Ultimately having consistent hunger and fullness cues help break the myth that being hungry is associated with weight loss and being full is associated with weight gain.  
Attitude: 
Physical experience often continues to be variable. Each day can feel like you are turning away from your identity. Choices can seem counterintuitive, although you intuitively know you have been able to feed yourself at times before in life. You often long to be “normal” and at the same time mourn the loss of a sense of self. Even as others see your body as healthy and your eating pattern as adequate, you will still fight thoughts and urges daily. Even the men in the Ancel Keys’ starvation study took about 6 months after restoring weight and intake to begin to “feel normal” about food. Putting one’s cognitive and emotional experiences into words is a critical starting point for validation from others as well as crucial in preventing a return to a focus on body or behaviors to express distress. 

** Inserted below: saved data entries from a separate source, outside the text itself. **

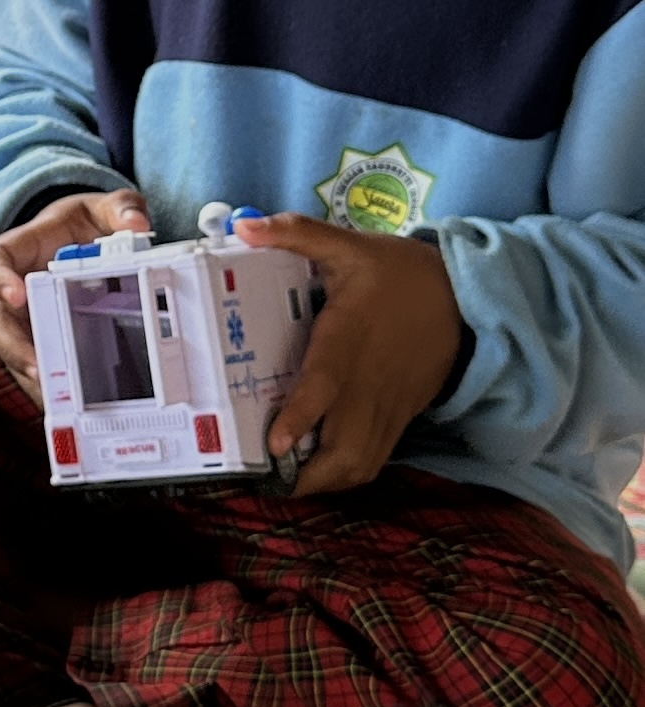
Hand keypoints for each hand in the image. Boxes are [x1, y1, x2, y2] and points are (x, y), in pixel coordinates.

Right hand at [0, 187, 150, 401]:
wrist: (77, 243)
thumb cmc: (80, 225)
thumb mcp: (100, 208)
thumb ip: (119, 209)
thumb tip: (137, 226)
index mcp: (19, 251)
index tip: (16, 295)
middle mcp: (11, 291)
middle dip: (13, 348)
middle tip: (39, 369)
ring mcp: (22, 322)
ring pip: (11, 353)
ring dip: (31, 377)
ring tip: (60, 400)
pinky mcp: (38, 344)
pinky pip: (36, 369)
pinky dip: (50, 390)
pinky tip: (72, 407)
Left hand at [234, 213, 462, 497]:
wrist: (462, 295)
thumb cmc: (396, 272)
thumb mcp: (348, 246)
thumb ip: (297, 233)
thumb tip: (244, 224)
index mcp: (349, 339)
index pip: (325, 384)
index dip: (301, 415)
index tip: (276, 442)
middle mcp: (369, 382)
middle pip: (346, 446)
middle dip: (309, 474)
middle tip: (267, 479)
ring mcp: (388, 404)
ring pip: (362, 462)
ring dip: (326, 481)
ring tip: (287, 483)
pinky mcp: (401, 416)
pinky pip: (377, 458)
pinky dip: (347, 473)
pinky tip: (319, 472)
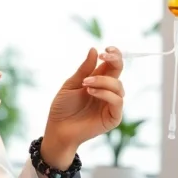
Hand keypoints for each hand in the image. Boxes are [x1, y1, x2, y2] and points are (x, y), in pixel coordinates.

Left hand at [41, 47, 124, 164]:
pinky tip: (91, 92)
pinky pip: (117, 101)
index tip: (106, 49)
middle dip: (114, 61)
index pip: (112, 65)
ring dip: (103, 80)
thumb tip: (94, 49)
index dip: (114, 55)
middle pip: (119, 72)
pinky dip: (105, 94)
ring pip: (119, 86)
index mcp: (98, 81)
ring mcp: (111, 104)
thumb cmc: (62, 108)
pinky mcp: (113, 117)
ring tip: (86, 83)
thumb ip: (84, 69)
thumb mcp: (71, 84)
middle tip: (103, 55)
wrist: (58, 129)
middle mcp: (107, 91)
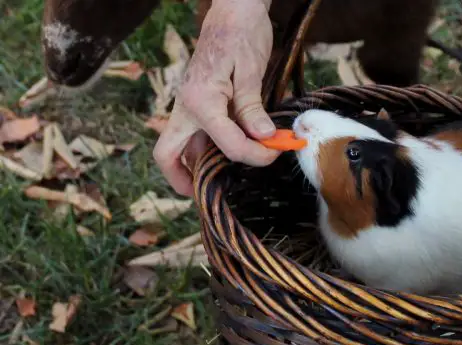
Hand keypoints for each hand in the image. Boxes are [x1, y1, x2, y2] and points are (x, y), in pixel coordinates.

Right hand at [153, 0, 277, 196]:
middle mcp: (186, 108)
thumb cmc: (240, 35)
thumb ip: (253, 108)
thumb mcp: (250, 71)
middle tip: (208, 194)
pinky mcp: (196, 105)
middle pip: (169, 155)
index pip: (228, 145)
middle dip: (183, 180)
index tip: (276, 152)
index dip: (256, 156)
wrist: (233, 11)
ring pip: (179, 149)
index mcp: (200, 101)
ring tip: (224, 178)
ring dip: (197, 167)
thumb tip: (263, 139)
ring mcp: (187, 107)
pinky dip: (208, 151)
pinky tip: (231, 155)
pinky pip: (194, 137)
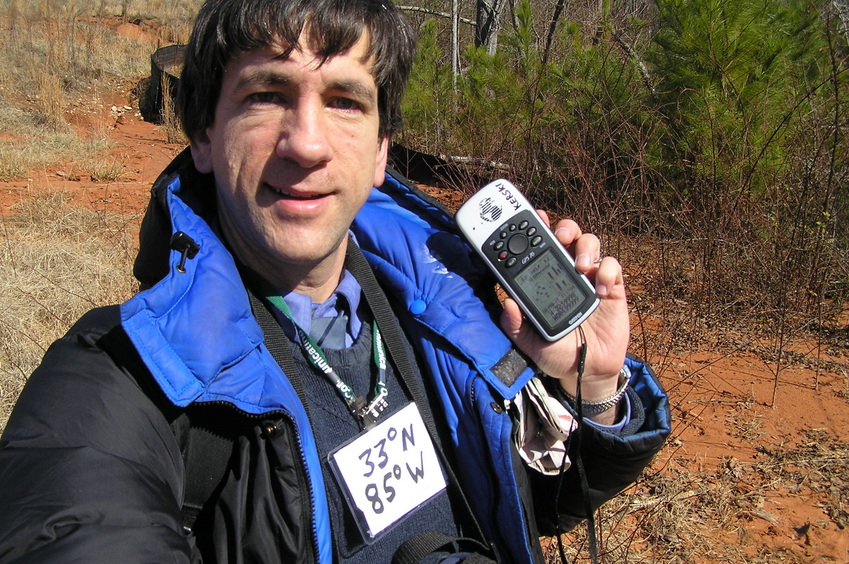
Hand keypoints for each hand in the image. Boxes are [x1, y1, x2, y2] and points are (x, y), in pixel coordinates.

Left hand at [499, 211, 628, 419]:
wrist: (585, 372)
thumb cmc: (556, 352)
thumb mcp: (529, 342)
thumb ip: (516, 325)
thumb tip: (507, 303)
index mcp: (545, 278)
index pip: (540, 247)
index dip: (538, 229)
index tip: (534, 218)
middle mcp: (567, 272)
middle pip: (568, 236)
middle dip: (564, 228)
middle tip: (559, 234)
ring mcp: (591, 278)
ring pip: (590, 244)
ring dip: (585, 247)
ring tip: (580, 266)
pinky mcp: (613, 289)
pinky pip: (613, 267)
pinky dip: (608, 271)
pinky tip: (601, 287)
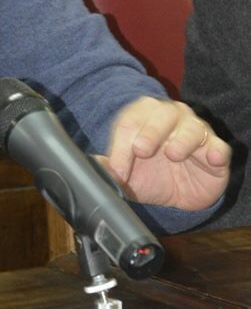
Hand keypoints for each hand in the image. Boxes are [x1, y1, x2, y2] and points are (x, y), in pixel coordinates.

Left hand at [97, 97, 230, 209]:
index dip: (121, 146)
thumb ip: (108, 167)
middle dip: (150, 131)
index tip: (118, 169)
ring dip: (182, 139)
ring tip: (173, 154)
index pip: (129, 122)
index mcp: (143, 117)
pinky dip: (215, 151)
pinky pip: (218, 147)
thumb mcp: (126, 174)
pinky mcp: (216, 151)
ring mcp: (196, 131)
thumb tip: (89, 165)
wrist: (177, 194)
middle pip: (160, 115)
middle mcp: (171, 117)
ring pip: (191, 127)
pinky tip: (210, 158)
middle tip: (141, 150)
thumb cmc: (150, 174)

Recovery happens one small choice at a time. You redefine “good” and “bad” days. You repair one cell at a time. Slowly the thoughts recede because you stop responding to them. There are brief moments of reprieve. You string together longer stretches of hope and freedom from the burden of the eating disorder. Just like no one can tell you the exact day your body recovers, no one knows exactly when your mind recovers. In both arenas, the cues for recovery are subtle and often uncelebrated because they seem to happen in the most uncomfortable ways.